Optimising molecular systems for optoelectronic applications requires a deep understanding of the exciton dynamics in such systems. Pentacene is an archetypal organic semiconductor, with multiple device applications depending on molecular aggregation and orientation within the structure. Isolated pentacene molecules within crystals are used for the room-temperature MASER (a device analogous to the laser for microwave amplification by stimulated emission of radiation) but limitations remain due to relaxation processes and heating effects. Aggregated systems undergo singlet fission, the mechanism whereby two triplet excitons are generated from a single photon absorption. This process is of interest to build efficient triplet-harvesting layers for organic photovoltaic applications as it overcomes the thermodynamic limitations of these devices.

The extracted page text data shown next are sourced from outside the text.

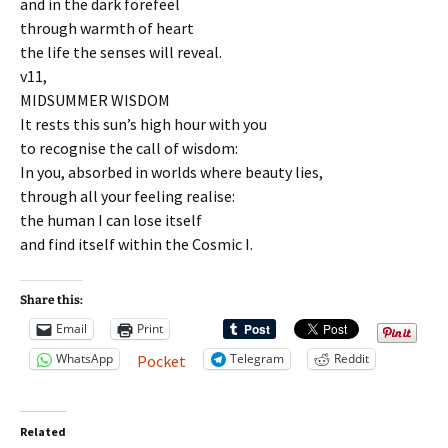
and in the dark forefeel
through warmth of heart
the life the senses will reveal.
v11,
MIDSUMMER WISDOM
It rests this sun’s high hour with you
to recognise the call of wisdom:
In you, absorbed in worlds where beauty lies,
through all your feeling realise:
the human I can lose itself
and find itself within the Cosmic I.
Share this:
Email
Print
WhatsApp
Telegram
Reddit
Pocket
Related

This project designs a thin film system that varies the concentration of pentacene to investigate the exciton properties and dynamics as a function of microstructure and molecular configuration. Electron paramagnetic resonance spectroscopy is used to identify the spin species in the pentacene films and the spectral signatures of the free and coupled triplets for different configurations of dimers are identified with distinct kinetic parameters. To explain these differing dynamics, DFT calculations are carried out alongside temperature-dependent measurements to obtain the activation energies of the photoexcited processes. To obtain a complete overview of the dynamics of this molecular system, ultra-fast transient absorption spectroscopy was also employed to study the early-time processes. The intermediate states involved in singlet fission are observed and are tentatively assigned according to the molecular configuration of the pentacene pairs.

This project provides a methodology of film design and characterisation that can be extended to other compatible host-dopant systems used in optoelectronic and spintronic devices. Consequently, not only does this work extend our understanding of the photoexcited mechanisms in pentacene, it also provides a template for investigations of similar molecular systems.